(Saved data entries)
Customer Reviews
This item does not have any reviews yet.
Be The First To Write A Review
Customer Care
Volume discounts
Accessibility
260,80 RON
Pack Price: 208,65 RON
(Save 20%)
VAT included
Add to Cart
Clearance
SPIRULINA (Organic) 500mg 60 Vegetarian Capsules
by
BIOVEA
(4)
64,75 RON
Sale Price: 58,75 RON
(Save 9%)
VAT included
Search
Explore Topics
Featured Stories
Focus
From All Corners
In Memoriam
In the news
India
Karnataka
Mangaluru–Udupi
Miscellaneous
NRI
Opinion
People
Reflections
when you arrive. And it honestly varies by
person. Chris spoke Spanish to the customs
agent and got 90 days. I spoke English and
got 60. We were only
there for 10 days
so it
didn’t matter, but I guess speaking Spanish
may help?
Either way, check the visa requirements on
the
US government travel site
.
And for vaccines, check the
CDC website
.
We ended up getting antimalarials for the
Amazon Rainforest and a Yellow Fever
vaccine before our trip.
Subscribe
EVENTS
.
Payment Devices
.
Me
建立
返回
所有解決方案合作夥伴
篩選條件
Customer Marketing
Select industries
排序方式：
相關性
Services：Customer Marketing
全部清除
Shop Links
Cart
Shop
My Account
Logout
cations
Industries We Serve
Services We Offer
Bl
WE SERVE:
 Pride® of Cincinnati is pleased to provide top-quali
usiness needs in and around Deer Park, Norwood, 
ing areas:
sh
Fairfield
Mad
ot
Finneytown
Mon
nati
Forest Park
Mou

Work to be completed: Please edit the data above so that "VAT included" becomes "Tax included" everywhere it appears, keeping every other line unchanged.

Answer to this exercise:
Customer Reviews
This item does not have any reviews yet.
Be The First To Write A Review
Customer Care
Volume discounts
Accessibility
260,80 RON
Pack Price: 208,65 RON
(Save 20%)
Tax included
Add to Cart
Clearance
SPIRULINA (Organic) 500mg 60 Vegetarian Capsules
by
BIOVEA
(4)
64,75 RON
Sale Price: 58,75 RON
(Save 9%)
Tax included
Search
Explore Topics
Featured Stories
Focus
From All Corners
In Memoriam
In the news
India
Karnataka
Mangaluru–Udupi
Miscellaneous
NRI
Opinion
People
Reflections
when you arrive. And it honestly varies by
person. Chris spoke Spanish to the customs
agent and got 90 days. I spoke English and
got 60. We were only
there for 10 days
so it
didn’t matter, but I guess speaking Spanish
may help?
Either way, check the visa requirements on
the
US government travel site
.
And for vaccines, check the
CDC website
.
We ended up getting antimalarials for the
Amazon Rainforest and a Yellow Fever
vaccine before our trip.
Subscribe
EVENTS
.
Payment Devices
.
Me
建立
返回
所有解決方案合作夥伴
篩選條件
Customer Marketing
Select industries
排序方式：
相關性
Services：Customer Marketing
全部清除
Shop Links
Cart
Shop
My Account
Logout
cations
Industries We Serve
Services We Offer
Bl
WE SERVE:
 Pride® of Cincinnati is pleased to provide top-quali
usiness needs in and around Deer Park, Norwood, 
ing areas:
sh
Fairfield
Mad
ot
Finneytown
Mon
nati
Forest Park
Mou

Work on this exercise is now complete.